I thank my constituency neighbour for suggesting the types of solutions that we should look at. Some areas of the country have much higher rates of suicide than others, and we know far too little about why those areas have those trends.
Around half of children in care are expected to have some sort of mental health disorder, and they are estimated to be four to five times more likely than the rest of the child population to have a mental health need. Despite that, children in care are disproportionately rejected for support from CAMHS services, and this builds up unmet mental health needs for which we as a country are paying the price in social and economic costs further down the line.
Just one example of that is the surge in deprivation of liberty orders that we have seen in recent years. In 2017-18, there were 103 applications; in 2024, the figure was 1,280. Deprivation of liberty order applications often leave judges in our family courts with impossible choices over the secure accommodation option for children. Young people who grow up in the care system should receive the very best that our country has to offer, with help being speedy and tailored. Although wider changes are needed to make that a reality, humanising our mental health legislation in the ways set out in this Bill will make a difference.
My hon. Friend has talked with real passion and expertise about children in care, and he makes some really important points. Does he agree that the mental health support we give to young carers—young people who support a family member—is equally important? They make such a huge difference to our communities and the NHS, and they too should be supported.
Absolutely. We need to support young carers and young people in care. One of the common challenges facing both of those populations is that services sometimes fail to look at what support can be provided to the whole family unit, so I take my hon. Friend’s point.

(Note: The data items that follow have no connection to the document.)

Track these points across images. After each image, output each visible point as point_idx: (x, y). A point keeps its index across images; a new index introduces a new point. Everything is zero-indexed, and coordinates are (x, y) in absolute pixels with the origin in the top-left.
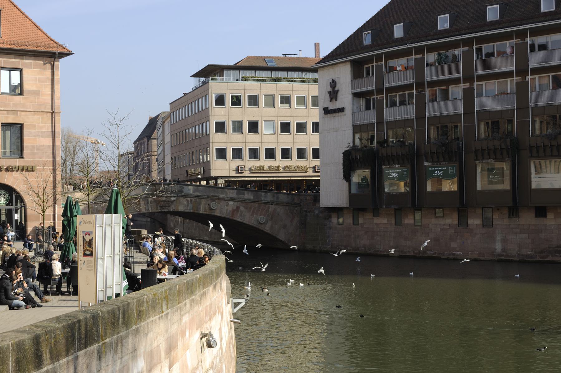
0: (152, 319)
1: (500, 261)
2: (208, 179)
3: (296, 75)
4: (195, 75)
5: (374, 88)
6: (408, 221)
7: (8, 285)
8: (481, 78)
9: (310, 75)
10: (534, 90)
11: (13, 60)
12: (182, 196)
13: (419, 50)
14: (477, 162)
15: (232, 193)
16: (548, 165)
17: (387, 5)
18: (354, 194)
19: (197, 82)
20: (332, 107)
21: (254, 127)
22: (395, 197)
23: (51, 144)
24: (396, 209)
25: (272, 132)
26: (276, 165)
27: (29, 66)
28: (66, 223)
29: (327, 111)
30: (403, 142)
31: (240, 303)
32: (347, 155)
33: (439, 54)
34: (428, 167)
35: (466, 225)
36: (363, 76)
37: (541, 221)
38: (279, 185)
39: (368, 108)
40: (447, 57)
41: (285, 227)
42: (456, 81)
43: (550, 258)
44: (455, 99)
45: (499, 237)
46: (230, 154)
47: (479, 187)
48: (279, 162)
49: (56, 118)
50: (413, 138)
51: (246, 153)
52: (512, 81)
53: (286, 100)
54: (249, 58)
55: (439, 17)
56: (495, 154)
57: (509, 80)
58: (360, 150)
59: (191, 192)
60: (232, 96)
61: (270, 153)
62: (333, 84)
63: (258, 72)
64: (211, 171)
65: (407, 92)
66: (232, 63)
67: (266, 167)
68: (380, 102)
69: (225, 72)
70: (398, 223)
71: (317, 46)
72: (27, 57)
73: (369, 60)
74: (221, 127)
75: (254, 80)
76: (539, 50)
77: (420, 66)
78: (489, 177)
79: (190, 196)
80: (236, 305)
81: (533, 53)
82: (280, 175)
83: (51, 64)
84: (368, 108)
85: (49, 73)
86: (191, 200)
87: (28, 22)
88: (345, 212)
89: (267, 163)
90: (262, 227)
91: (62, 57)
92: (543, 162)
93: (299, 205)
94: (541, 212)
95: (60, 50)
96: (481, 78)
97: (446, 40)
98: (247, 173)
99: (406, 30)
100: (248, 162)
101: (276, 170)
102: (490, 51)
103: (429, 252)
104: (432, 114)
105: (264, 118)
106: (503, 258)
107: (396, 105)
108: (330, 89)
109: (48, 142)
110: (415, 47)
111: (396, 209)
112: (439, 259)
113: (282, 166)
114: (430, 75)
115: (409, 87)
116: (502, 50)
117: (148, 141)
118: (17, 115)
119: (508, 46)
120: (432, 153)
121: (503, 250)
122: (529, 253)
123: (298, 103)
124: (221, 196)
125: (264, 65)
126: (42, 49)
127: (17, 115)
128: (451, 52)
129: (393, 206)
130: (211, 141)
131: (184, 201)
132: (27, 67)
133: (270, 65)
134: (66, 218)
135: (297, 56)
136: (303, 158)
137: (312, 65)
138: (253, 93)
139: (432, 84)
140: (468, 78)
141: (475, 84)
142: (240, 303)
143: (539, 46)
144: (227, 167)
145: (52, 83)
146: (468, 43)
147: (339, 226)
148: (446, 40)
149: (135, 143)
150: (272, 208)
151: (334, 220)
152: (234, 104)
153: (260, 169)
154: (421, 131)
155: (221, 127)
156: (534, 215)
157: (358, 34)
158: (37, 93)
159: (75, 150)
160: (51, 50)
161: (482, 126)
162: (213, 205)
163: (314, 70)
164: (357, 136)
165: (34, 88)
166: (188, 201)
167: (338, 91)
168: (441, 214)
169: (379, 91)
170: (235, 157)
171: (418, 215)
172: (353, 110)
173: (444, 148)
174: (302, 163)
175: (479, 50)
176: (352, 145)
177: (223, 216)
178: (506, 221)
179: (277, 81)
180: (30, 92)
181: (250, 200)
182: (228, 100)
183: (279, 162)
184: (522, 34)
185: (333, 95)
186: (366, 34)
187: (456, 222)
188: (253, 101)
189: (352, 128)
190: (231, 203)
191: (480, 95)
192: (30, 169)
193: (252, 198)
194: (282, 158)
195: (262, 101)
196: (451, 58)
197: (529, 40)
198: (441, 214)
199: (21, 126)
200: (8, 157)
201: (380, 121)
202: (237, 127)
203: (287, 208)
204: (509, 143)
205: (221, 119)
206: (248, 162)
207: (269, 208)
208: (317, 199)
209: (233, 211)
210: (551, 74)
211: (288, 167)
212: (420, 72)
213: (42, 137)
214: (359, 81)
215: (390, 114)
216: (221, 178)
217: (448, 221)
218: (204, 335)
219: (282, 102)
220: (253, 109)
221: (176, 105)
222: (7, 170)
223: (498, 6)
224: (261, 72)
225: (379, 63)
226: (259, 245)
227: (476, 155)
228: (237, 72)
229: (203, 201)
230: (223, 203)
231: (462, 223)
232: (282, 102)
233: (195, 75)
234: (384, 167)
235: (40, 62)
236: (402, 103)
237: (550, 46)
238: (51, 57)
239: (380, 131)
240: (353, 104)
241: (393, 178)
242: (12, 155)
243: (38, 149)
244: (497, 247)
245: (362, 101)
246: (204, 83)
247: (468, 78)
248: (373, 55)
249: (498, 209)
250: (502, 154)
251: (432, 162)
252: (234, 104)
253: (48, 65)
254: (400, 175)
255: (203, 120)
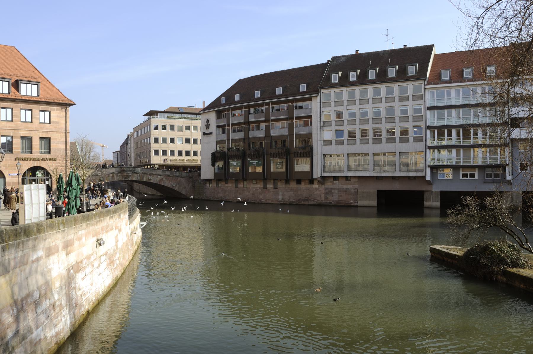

Finally, I will say a few words about a sensitive issue that is a growing trend. Most weeks, I visit a school in my constituency, and there is a growing theme: teachers, and now parents, are raising concerns about the potential over-diagnosis or misdiagnosis of ADHD and mild autism. I raise this point for two reasons: first, because the risk is that the scale of the increase in diagnosis is so great that it may take away much-needed mental health services from those with acute and genuine need; and secondly, because we have yet to grasp the potential negative impacts of treating what may be social challenges as medical disorders.
Some 400,000 children are currently awaiting an ADHD assessment, and rates of diagnosis have risen sharply in recent years. Diagnosis varies dramatically depending on where someone lives, who does the assessment and, worryingly, the socioeconomic background of the individual.